Stepping into Catherine’s studio now, still washed in nine am sunlight only slightly weakened for it being winter, I was overwhelmed by a feeling of familiarity and nostalgia. The space still smelled like oil paint and turpentine, chemical but comforting, laced with the faint hint of stale coffee and old paper, as if Catherine had just stepped out to lunch and would be back and picking up a paintbrush at any moment. The only place in the building that smelled better to me than any of the painting studios was the darkroom, where I had worked in a work study position my first year here. Nothing was as Proustian for me as the smell of photo developer (especially since I had once spilled about a gallon of it all over myself), but oil paint and coffee came pretty close.

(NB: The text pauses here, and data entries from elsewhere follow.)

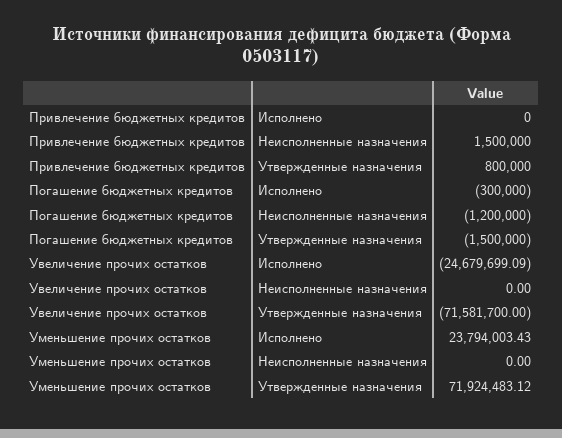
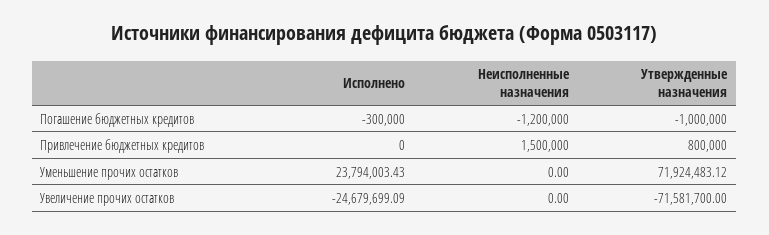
  {
    "Привлечение бюджетных кредитов": {
      "Исполнено": 0,
      "Неисполненные назначения": 1500000,
      "Утвержденные назначения": 800000
    },
    "Погашение бюджетных кредитов": {
      "Исполнено": -300000,
      "Неисполненные назначения": -1200000,
-     "Утвержденные назначения": -1500000
+     "Утвержденные назначения": -1000000
    },
    "Увеличение прочих остатков": {
      "Исполнено": -24679699.09,
      "Неисполненные назначения": 0,
      "Утвержденные назначения": -71581700
    },
    "Уменьшение прочих остатков": {
      "Исполнено": 23794003.43,
      "Неисполненные назначения": 0,
      "Утвержденные назначения": 71924483.12
    }
  }

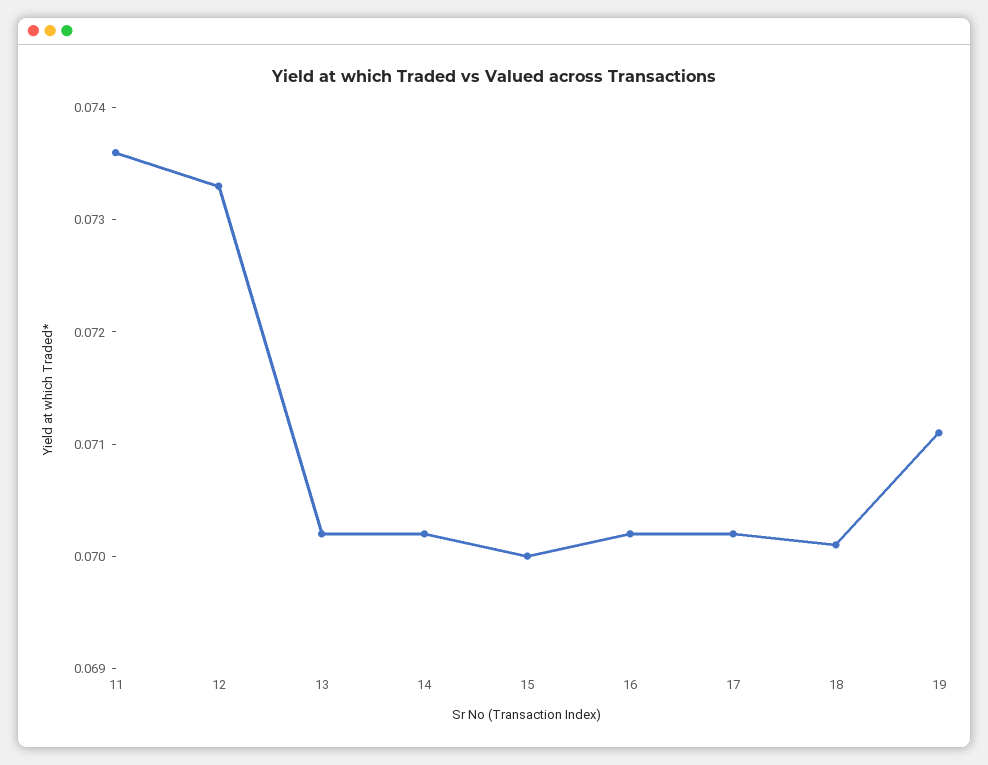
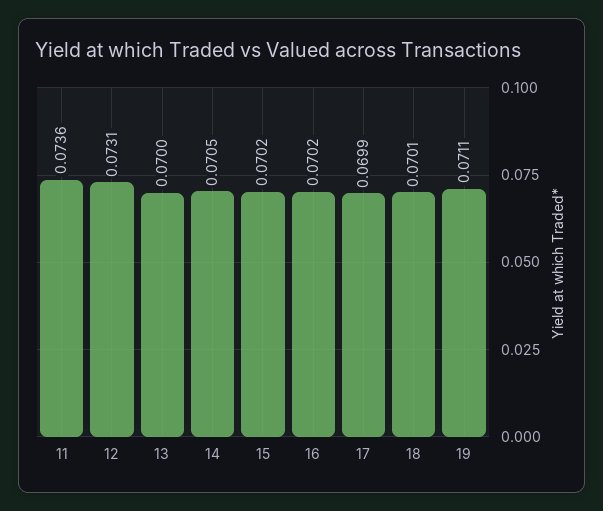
  {
    "11": 0.0736,
-   "12": 0.0733,
+   "12": 0.0731,
-   "13": 0.0702,
+   "13": 0.07,
-   "14": 0.0702,
+   "14": 0.0705,
-   "15": 0.07,
+   "15": 0.0702,
    "16": 0.0702,
-   "17": 0.0702,
+   "17": 0.0699,
    "18": 0.0701,
    "19": 0.0711
  }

Although I knew that the police had been through everything, presumably dusting for fingerprints and whatever else they could find, it still felt like Catherine had been the last person to touch these things, to use the pens scattered across the desk or flip through these books. I was almost afraid to touch anything, as if I would wipe off any remaining trace of her. I gingerly reached out and picked up a pencil, using the end of it to tip open the book sitting on top of a small stack: Fathers on Film: Paternity and Masculinity in 1990s Hollywood. I couldn’t remember Catherine mentioning a film class this semester, but the topic was certainly fitting for her.

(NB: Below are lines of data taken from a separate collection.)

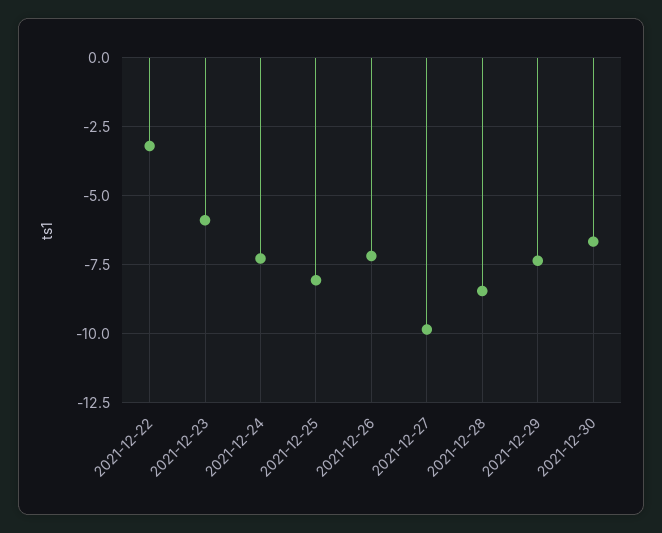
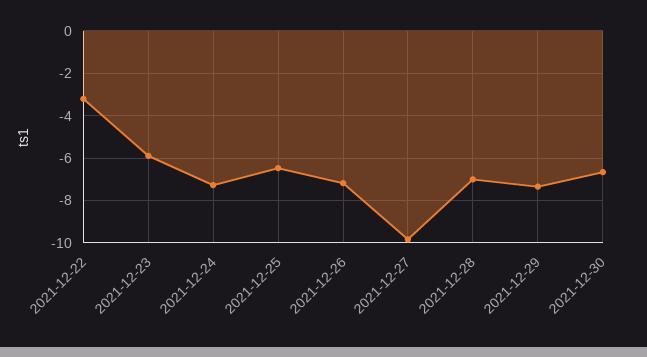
  {
    "2021-12-22": -3.25,
    "2021-12-23": -6,
    "2021-12-24": -7.25,
-   "2021-12-25": -8,
+   "2021-12-25": -6.5,
    "2021-12-26": -7.25,
    "2021-12-27": -9.75,
-   "2021-12-28": -8.5,
+   "2021-12-28": -7,
    "2021-12-29": -7.25,
    "2021-12-30": -6.75
  }

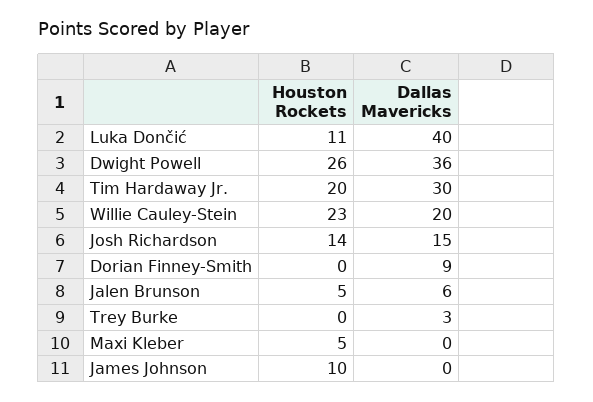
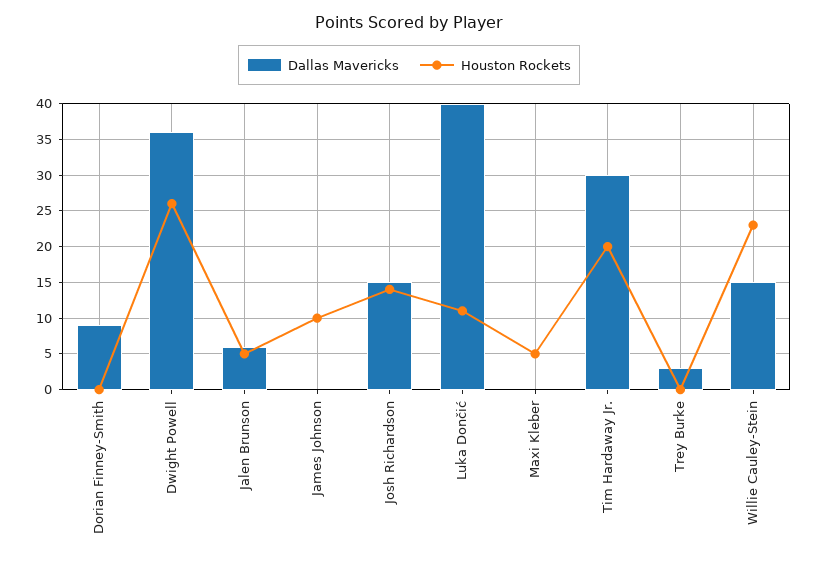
  {
    "Houston Rockets": {
      "Luka Dončić": 11,
      "Dwight Powell": 26,
      "Tim Hardaway Jr.": 20,
      "Willie Cauley-Stein": 23,
      "Josh Richardson": 14,
      "Dorian Finney-Smith": 0,
      "Jalen Brunson": 5,
      "Trey Burke": 0,
      "Maxi Kleber": 5,
      "James Johnson": 10
    },
    "Dallas Mavericks": {
      "Luka Dončić": 40,
      "Dwight Powell": 36,
      "Tim Hardaway Jr.": 30,
-     "Willie Cauley-Stein": 20,
+     "Willie Cauley-Stein": 15,
      "Josh Richardson": 15,
      "Dorian Finney-Smith": 9,
      "Jalen Brunson": 6,
      "Trey Burke": 3,
      "Maxi Kleber": 0,
      "James Johnson": 0
    }
  }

I sighed and sank down onto the desk chair. If I was really going to do this, I would have to really do it. No more gingerly poking around, no more sitting and looking. Before I could think twice, I picked up the whole stack of books and pulled them into my lap, flipping through each one before re-placing it on the desk. There was one more film book about women directors and violence, a book of Eric Fischl paintings (gestural, colorful figures against idyllic Hamptons backgrounds), and one book I wasn’t quite sure what to make of: The Claims Process: Administrative and Judicial Methods. From the table of contents, it looked to follow the paternity theme of the first book, as far as I could tell. I made a mental note to try to find Catherine’s class schedule for the semester. We weren’t quite as sequestered over here in the art department as it sometimes seemed, so it was entirely possible that Catherine had been taking classes in sociology or gender studies, even an elective in the law school.

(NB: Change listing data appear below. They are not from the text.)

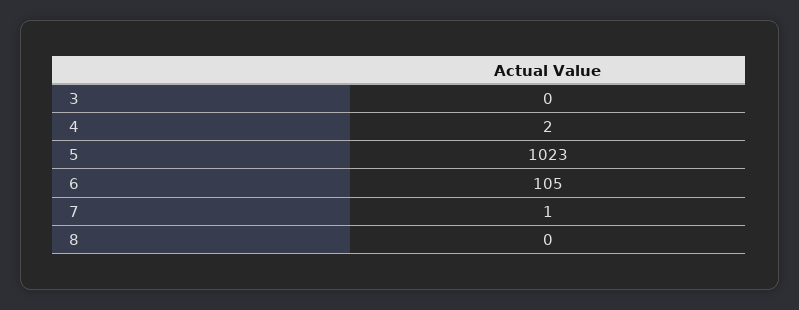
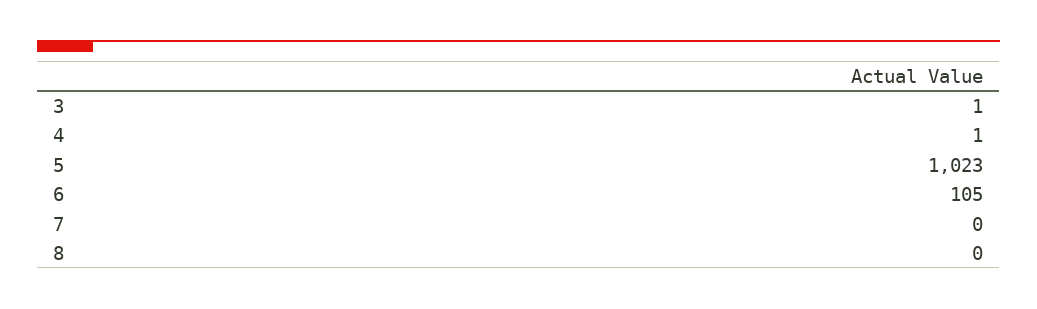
  {
-   "3": 0,
+   "3": 1,
-   "4": 2,
+   "4": 1,
    "5": 1023,
    "6": 105,
-   "7": 1,
+   "7": 0,
    "8": 0
  }

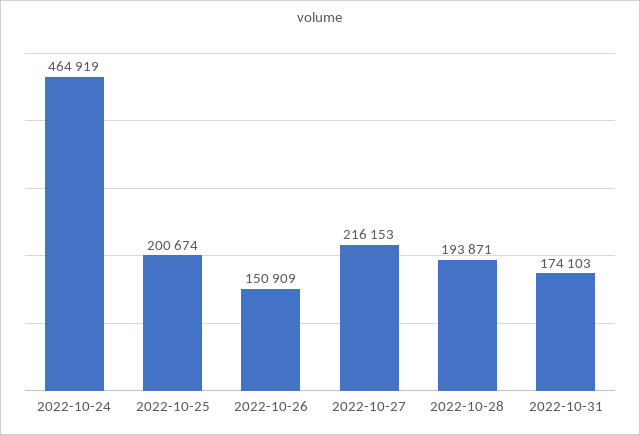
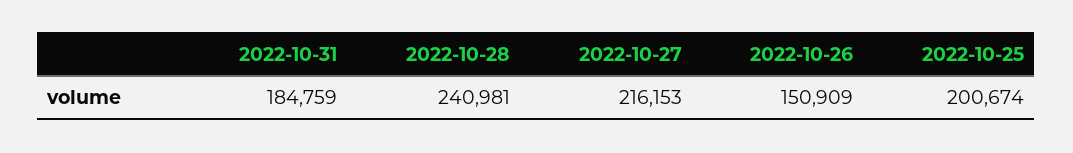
  {
-   "2022-10-24": 464919,
    "2022-10-25": 200674,
    "2022-10-26": 150909,
    "2022-10-27": 216153,
-   "2022-10-28": 193871,
+   "2022-10-28": 240981,
-   "2022-10-31": 174103
+   "2022-10-31": 184759
  }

There didn’t seem to be anything else of particular interest on the desk, and unfortunately it was more of a long metal table than a desk, so no deep or hidden drawers to go through here. I took a few photos of the desk just to be safe, turning to get a picture of the easel and the rest of the space as well, even taking one of Julia’s fabrics spilling under the wall. Judging by the lack of a sketchbook or pages of notes lying around, I assumed the police had taken away anything I might have also been interested in. Inconsiderate of them, but reasonable, I thought. I couldn’t see Catherine’s bag anywhere, either, so assumed this was probably with the police, too. Just as well, since if she was anything like me, it would be an entire backpack filled only with fifteen pencils and two tampons.